SELECTED TEXT: Begin

Some of the strongest criticism of her nomination to the bench has come from conservatives. Rush Limbaugh called the nomination a sign of “weakness.” Weekly Standard editor Bill Kristol said he was “disappointed, depressed and demoralized” by the selection. Meanwhile Democrat Harry Reid, the Senate Minority Leader, appeared side-by-side with Miers soon after her nomination and praised her qualifications.
- Sen. Harry Reid (D–NV), Senate minority leader, October 3, 2005.
Last week during a conference call with bloggers, Reid–anti-choice Democrat–reportedly announced that he had asked President Bush to consider Miers for the job. Miers is a former Democrat who once contributed campaign donations to Al Gore and Lloyd Bentson. Since 1988 all of her contributions have gone to the Republican Party. New York Democratic Senator Chuck Schumer said he will push for documents on Miers and pressure her to answer questions about her judicial philosophy.
- Sen. Chuck Schumer (D–NY), October 3, 2005.
But more information on Miers’ personal may not be forthcoming. As White House counsel, it was Miers who denied similar requests by Democrats to release memorandums written by John Roberts during the administration of George H.W. Bush. We host a debate on Miers’ nomination:
- Ralph Nader, 2004 independent presidential candidate. Over the past few months he has been writing Harriet Miers a series of letters.

SELECTED TEXT: End
EXTRACTED INFORMATION: Begin

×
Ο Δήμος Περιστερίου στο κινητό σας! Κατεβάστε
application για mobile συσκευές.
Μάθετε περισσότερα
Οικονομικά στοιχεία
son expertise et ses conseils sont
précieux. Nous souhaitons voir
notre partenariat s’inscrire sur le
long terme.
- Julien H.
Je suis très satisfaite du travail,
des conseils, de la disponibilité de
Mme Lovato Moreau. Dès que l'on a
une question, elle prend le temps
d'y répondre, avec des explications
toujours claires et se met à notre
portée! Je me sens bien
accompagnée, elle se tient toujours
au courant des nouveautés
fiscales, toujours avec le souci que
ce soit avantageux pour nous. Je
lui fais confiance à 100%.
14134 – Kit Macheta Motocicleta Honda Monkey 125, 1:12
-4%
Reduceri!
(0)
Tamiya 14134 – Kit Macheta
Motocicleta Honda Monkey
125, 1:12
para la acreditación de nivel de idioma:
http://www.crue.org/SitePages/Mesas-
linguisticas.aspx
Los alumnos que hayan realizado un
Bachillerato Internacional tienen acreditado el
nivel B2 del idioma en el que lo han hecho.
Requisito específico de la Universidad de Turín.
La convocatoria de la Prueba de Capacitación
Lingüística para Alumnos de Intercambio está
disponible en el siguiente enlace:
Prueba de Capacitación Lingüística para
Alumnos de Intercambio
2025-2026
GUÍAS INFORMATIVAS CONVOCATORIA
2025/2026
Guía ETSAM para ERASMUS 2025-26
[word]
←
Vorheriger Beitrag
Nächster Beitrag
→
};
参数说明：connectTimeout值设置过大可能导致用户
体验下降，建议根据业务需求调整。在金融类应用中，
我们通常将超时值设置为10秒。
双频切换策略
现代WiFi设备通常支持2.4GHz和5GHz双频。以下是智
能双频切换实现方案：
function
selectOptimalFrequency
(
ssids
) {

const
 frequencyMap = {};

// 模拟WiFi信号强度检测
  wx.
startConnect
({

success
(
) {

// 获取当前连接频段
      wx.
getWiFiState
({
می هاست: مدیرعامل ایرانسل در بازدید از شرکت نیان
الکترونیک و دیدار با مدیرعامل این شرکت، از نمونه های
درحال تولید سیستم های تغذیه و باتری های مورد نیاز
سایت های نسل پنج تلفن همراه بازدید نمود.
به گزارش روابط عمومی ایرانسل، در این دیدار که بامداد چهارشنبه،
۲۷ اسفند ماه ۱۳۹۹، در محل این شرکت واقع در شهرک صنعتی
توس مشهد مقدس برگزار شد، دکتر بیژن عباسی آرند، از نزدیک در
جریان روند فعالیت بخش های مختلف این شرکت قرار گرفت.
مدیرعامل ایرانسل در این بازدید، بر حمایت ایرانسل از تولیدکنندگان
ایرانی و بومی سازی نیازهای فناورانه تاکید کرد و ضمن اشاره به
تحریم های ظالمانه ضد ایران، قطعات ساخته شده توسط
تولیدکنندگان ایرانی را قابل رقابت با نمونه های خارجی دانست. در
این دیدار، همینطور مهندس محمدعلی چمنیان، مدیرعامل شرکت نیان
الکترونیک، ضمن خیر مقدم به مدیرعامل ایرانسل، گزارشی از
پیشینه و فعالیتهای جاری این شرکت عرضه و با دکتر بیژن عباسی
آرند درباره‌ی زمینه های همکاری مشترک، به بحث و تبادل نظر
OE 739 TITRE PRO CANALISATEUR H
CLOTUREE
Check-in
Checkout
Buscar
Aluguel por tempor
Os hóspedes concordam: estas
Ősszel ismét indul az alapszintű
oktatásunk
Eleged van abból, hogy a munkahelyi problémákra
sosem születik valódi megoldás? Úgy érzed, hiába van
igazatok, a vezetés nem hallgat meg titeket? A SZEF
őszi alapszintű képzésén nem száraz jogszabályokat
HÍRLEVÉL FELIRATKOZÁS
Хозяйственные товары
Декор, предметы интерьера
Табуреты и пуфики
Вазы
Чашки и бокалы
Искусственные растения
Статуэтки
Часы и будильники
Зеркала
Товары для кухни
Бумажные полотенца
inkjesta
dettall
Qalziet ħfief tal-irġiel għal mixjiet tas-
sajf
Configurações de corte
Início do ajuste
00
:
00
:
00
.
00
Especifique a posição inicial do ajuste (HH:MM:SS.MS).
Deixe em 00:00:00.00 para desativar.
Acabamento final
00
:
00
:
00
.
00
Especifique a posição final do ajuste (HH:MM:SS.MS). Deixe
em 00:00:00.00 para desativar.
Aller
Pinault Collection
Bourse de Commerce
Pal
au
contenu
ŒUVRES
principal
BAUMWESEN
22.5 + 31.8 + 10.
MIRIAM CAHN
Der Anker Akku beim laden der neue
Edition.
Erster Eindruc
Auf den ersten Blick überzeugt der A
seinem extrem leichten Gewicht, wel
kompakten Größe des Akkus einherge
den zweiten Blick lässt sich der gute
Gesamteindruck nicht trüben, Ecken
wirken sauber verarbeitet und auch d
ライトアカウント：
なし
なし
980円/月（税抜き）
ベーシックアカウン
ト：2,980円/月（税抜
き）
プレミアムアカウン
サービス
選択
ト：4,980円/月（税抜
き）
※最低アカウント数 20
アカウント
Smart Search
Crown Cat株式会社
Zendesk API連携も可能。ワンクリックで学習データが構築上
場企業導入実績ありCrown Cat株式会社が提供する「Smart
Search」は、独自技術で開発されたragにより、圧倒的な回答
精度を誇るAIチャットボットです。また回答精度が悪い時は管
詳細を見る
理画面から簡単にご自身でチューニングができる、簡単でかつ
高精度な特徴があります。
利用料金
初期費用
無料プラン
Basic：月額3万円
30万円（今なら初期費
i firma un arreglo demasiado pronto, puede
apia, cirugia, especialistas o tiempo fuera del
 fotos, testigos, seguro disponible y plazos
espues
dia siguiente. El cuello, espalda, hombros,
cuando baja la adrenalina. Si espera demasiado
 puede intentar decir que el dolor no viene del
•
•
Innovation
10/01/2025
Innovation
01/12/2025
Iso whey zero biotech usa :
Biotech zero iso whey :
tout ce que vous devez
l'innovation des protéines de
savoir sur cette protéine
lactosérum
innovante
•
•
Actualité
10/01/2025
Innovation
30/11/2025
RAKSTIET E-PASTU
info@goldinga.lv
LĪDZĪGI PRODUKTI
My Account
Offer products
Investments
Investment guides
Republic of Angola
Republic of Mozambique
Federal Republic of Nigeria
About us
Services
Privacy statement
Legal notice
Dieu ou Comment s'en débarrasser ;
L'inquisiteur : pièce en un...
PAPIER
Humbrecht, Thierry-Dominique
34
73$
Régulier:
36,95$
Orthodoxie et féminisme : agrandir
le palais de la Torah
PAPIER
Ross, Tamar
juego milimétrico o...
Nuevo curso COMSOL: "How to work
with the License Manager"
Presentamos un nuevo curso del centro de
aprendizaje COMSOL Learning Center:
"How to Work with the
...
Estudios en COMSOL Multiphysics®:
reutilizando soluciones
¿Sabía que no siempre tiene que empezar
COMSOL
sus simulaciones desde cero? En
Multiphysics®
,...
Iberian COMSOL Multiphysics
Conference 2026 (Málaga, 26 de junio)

EXTRACTED INFORMATION: End

Set down, word for word, the part of the Miers nomination text from "Some of the" to "leader, October 3, 2005.".

Some of the strongest criticism of her nomination to the bench has come from conservatives. Rush Limbaugh called the nomination a sign of “weakness.” Weekly Standard editor Bill Kristol said he was “disappointed, depressed and demoralized” by the selection. Meanwhile Democrat Harry Reid, the Senate Minority Leader, appeared side-by-side with Miers soon after her nomination and praised her qualifications.
- Sen. Harry Reid (D–NV), Senate minority leader, October 3, 2005.